St. George, the Dragon, and the Colours We Raise

There he stands – or rather, rides – our St. George, spear braced, horse rearing, dragon writhing beneath (featured image below). It’s an image both timeless and terribly timely. Though centuries have passed since this tale was first illuminated in parchment or carved into stone, its symbolic force remains more urgent now than ever.

For St. George is no mere storybook knight. He’s the archetype of courage in the face of chaos, the emblem of order where there’s disarray, and the patron of England precisely because his myth embodies a truth our people once understood: that civilisation survives only when men and women of faith, loyalty, and conviction are willing to confront the dragons of their age.

And what are dragons, if not the eternal embodiment of destruction? They devour, they poison, they sow terror. In Beowulf, the dragon is the final adversary, hoarding wealth while the land decays. In Revelation, the dragon is Satan himself, cast down from heaven yet waging war on the saints. In every mythology, the serpent or dragon is the adversary – the deceiver, the corrupter, the despoiler. In every age it assumes new forms. Today, the dragons are not scaled beasts but bureaucracies without souls, ideologies without roots, and mobs without shame.

St. George, by contrast, isn’t only a knight but also a standard-bearer. He raises the cross of Christ, that red cross on white field which became our flag – the banner of a people who once carried their faith into every battle and their honour into every covenant. That red cross has flown over fields from Agincourt to El Alamein, and still it waits to be raised whenever the nation remembers itself.

We forget, too often, that George never set foot on this soil. He was a Cappadocian soldier, martyred for refusing to bow to pagan idols. Yet England adopted him because his myth carried what mattered: a man who didn’t yield. A man who raised his standard and fought, not for riches, not for vanity, but for faith and for people. Is this not what we need again?

Shakespeare put it best in Henry V, when he has the king cry, “Cry God for Harry, England and Saint George!” It was never merely a literary flourish. It was the invocation of a spiritual reality: that the nation must unite under the cross, under courage, under conviction. That only then does the dragon fall.

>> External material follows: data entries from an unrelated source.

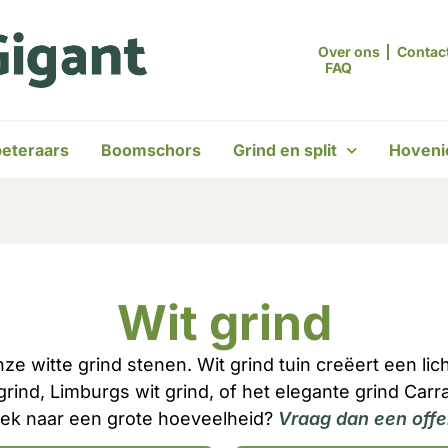
Over ons
Contac
FAQ
eteraars
Boomschors
Grind en split
Hoveni
Wit grind
nze witte grind stenen. Wit grind tuin creëert een lich
nd, Limburgs wit grind, of het elegante grind Carra
zoek naar een grote hoeveelheid?
Vraag dan een offer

St. George and the Dragon, after Raphael; steel engraving by Nicolas de Larmessin III, c. 1729–1740.

Look closely at the engraving and you see the maiden in the background, watching, praying. She’s not passive decoration – she’s the community, the land, the tradition, the vulnerable inheritance. She represents all that’s at stake. Without George, she’s devoured. With him, she’s preserved. So too with us: our land, our faith, our culture, our very future – these are the maidens awaiting our defence.

And what of the lance, that weapon piercing the beast’s throat? It’s more than sharpened steel. It’s the symbol of resolve, of clarity. For the lance isn’t swung wildly but directed, aimed, guided with precision. A nation that wishes to survive must know its target: not wasting its strength in petty squabbles, but striking at the dragon’s heart.

The state of our country today makes this image almost prophetic. We face a dragon of our own – chaos masquerading as progress, corruption veiled as compassion, and an elite who sneer at patriotism while fattening themselves upon it. The patriot’s duty is to raise the colours, not in nostalgia, but in living defiance. The cross of St. George is no museum relic. It’s the battle flag of a people who refuse to be devoured.

For Scripture reminds us: ‘Resist the devil, and he will flee from you.’ (James 4:7). But resistance requires action. Mere lamentation won’t do. As Chesterton quipped, “The true soldier fights not because he hates what is in front of him, but because he loves what is behind him.” That’s the ethos of St. George. That must be the ethos of us all.

So let the engraving hang not as art on the wall but as a mirror to our souls. Each of us is called to be George – to take up the lance of conviction, to raise the colours high, to face down the dragons of our time without fear. For if we don’t, then the maiden’s lost, the land’s poisoned, and the cross itself is trampled underfoot.

But if we do – if we raise the colours with pride, fight with clarity, and endure with faith – then the dragon shall fall once more. And like that white horse rearing in triumph, England will rise again.